3. Die fehlenden Rechtsbereiche

Im Gegensatz zum Entwurf unter Justizministerin Berger aus der XXIII. GP über ein Lebenspartnerschaftsgesetz ist in diesem Gesetzesentwurf keine Diskriminierungsverbot mehr enthalten. Ebenso herausgefallen ist die noch im Ministerialentwurf vorgesehene Schwägerschaft (§ 43 Abs 3 ME zum EPG).

Ausdrückliche Verbote für eingetragene Partner gibt es im Bereich Adoption und der Fortpflanzungsmedizin. Die Adoption von Kinder des eingetragenen Partners ist ausdrücklich ausgeschlossen, ebenso die medizinisch unterstützte Fortpflanzung für eingetragene Partner.

Ein Gesetz über eine eingetragene Partnerschaft hat aber nur dann Sinn, wenn alle Rechtsbereiche akkordiert sind. Noch offene Lücken im Fremdenrecht, im Steuerrecht, im Sozialbereich, usw. sind dringend zu schließen.

 

4. Übernommene Regelungen aus dem Eherecht

Prinzipiell halten wir es für denkbar, in einem modernen neuen Rechtsinstitut – welchen Namen dieses auch immer erhält – antiquierte Regelungen nicht aus dem Eherecht zu übernehmen. Dieses Rechtsinstitut müsste aber auch verschiedengeschlechtlichen Paaren offen stehen. Im vorgelegten Entwurf sehen wir allerdings diesbezüglich keine wesentlichen Reformen. Gleichzeitig wird aber auch nicht die Ehe geöffnet. Die Pflicht zur Mitwirkung im Erwerb sowie die Pflicht zum gemeinsamen Wohnsitz und zur Treue werden aus dem Eherecht übernommen. Besonders schmerzlich werden die übernommenen Paragrafen im Rechtsbereich der Auflösung. Die Auflösung begehren zu können, wenn der Partner "unheilbar" krank ist, erscheint uns mit dem Wissen und Erfahrung um HIV und Aids für unhaltbar.

Diese aus dem Eherecht übernommene Regelung sehen wir auch als Beweis dafür, dass die Schaffung eines zeitgemäßen Rechtsinstituts nicht Ziel dieses Entwurfs war. Vielmehr geht der Entwurf an den Lebensbedingungen und -erfahrungen vieler Lesben und Schwulen vorbei.
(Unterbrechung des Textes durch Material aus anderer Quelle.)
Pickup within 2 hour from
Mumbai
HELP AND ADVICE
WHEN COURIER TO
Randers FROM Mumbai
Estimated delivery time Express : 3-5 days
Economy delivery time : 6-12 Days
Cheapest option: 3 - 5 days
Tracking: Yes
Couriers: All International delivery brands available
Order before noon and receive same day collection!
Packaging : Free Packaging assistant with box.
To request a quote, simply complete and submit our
Dass die Verschuldensfrage bei der Auflösung einer Eingetragenen PartnerInnenschaft – in Anlehnung an das Eherecht – weiterhin eine Rolle spielt, erachten wir ebenfalls als antiquiert.

Insgesamt stellt sich die Frage, warum es in wesentlichen Bereichen eine Abweichung zum Eherecht gibt (insbesondere dort, wo es sich um diskriminierende Unterschiede handelt), in anderen Bereichen jedoch nicht auf die heutigen Lebensbedingungen und Bedürfnisse von PartnerInnenschaften Rücksicht genommen wird.

 

5. Fazit

Die Grünen bestätigen daher ihre Forderungen nach einer Öffnung der Ehe für gleichgeschlechtliche Paare mit gleichzeitiger Reform der Ehe sowie die Schaffung eines neuen Rechtsinstitut für gleich- und verschiedengeschlechtliche Paare, das an die heutigen Lebensbedingungen angepasst ist und den Bedürfnissen der Menschen in einer modernen Gesellschaft entspricht – so wie dies von den Grünen schon mit dem Initiativantrag zur Einführung des Zivilpakt Zip im Nationalrat und dem Antrag zur Öffnung der Ehe für gleichgeschlechtliche Paare geschehen ist.

Nur durch die gleichzeitige Einführung eines neuen Rechtsinstituts für gleich- und verschiedengeschlechtliche Paare sowie die Öffnung der Ehe für gleichgeschlechtliche Paare wird eine völlige Gleichstellung gewährleistet.